L’Anjou Patisserie (130 N Bedford Rd, Mount Kisco 914-242-4929) is a good place to start. Its shelves are a purple haze of blueberry tarts, mousse, cakes, and muffins, with even a salad thrown in for good measure. Chef/owner Patrice Yvon raves about the blueberry’s talents. “It has beautiful color and a texture that’s both crunchy and soft,” he says, alluding to its crisp skin and tender interior. He pairs the berries with vanilla custard, lemon curd, blueberry preserves, and other berries in a multitude of tarts, often adding a squeeze of lemon “to reinforce the berry’s flavor.” Lemon figures large in his blueberry muffins, the batter redolent with both zest and juice. Yvon’s showstopper is a three-berry mousse cake, cloaked in a satiny berry glaze.
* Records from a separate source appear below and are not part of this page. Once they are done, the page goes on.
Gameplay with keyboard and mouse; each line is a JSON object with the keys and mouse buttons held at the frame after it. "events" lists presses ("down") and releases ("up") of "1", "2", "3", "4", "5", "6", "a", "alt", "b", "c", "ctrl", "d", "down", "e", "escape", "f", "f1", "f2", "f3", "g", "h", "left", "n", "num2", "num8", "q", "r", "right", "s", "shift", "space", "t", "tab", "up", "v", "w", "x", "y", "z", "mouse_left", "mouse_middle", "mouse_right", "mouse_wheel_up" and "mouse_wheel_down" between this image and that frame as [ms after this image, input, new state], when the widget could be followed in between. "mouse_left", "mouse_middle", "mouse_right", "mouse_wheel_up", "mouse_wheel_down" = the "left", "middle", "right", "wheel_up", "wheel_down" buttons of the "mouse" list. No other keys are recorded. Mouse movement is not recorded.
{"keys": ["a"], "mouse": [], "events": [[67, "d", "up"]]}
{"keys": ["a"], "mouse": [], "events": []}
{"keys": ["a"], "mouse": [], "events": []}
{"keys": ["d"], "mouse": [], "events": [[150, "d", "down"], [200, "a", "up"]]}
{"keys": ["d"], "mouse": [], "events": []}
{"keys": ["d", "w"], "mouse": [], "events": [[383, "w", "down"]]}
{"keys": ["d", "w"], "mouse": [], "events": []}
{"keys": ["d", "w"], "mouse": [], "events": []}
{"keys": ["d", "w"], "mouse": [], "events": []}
More plebian but no less visual is his blueberry, black bean, and mango salad spiked with red onion and cilantro. “The berry gives color, crunch, and sweetness,” he says, “and its skin keeps it from going soft.” You can, as Yvon does, dig out your bowls, pans, and tins, or, as I do, just dig into the berries.
 

Blueberries should be plump and unwrinkled, kept refrigerated for up to three days, and their grayish skin covering, called “bloom,” should not be washed off until ready to use. But you do have to pick yourself up and go buy them. Greenmarkets should be full to bursting by now, or the more intrepid among you can research farms at visitnjfarms.org, and go pick your own. Just hurry. The season is aging fast.

Blueberry Mousse
Courtesy of Patrice Yvon at L’Anjou Patisserie
(Serves 8)

½ cup heavy cream
1 Tbsp confectioner’s sugar
½ cup large egg whites (3 or 4)
1 cup granulated sugar
¼-oz packet unflavored gelatin
1¼ cups fresh blueberries, puréed until smooth
8 mint sprigs, for garnish (optional)
3 Tbsp fresh blueberries, for garnish (optional)

 

Combine heavy cream and confectioner’s sugar in medium bowl. With electric mixer, beat on medium speed until firm peaks form. Refrigerate.
 

In a large, clean bowl, beat egg whites at medium speed until soft peaks form. Gradually add ¼ cup granulated sugar and continue to beat until peaks are stiff but not dry.
In a medium saucepan, combine remaining ¾ cup sugar with 3 tablespoons water. Over low heat, stir until sugar dissolves, scraping down any crystals that cling to sides of pan. Increase heat to medium and bring to a boil without stirring. Cook until temperature on warmed candy thermometer reads 250˚F. Remove pan from heat; cool for 2 minutes. Put ¼ cup cold water in small bowl. Sprinkle gelatin over, wait 2 minutes, then stir to dissolve.
 

With mixer on, pour cooled sugar in a thin stream into beaten egg whites, beating constantly until mixture cools, 10 to 15 minutes (forming Italian meringue). Add gelatin mixture to egg-white mixture; continue beating for 5 minutes. Add blueberry purée, then beat for 2 minutes.
 

Fold 1/3 of the whipped cream into mixture, working in a circular motion from bottom to top of bowl. Repeat with remaining whipped cream, adding 1/3 at a time until fully in­corporated. Transfer mousse to serving bowl and refrigerate at least 2 hours. Serve chilled, with mint and blueberries, if desired.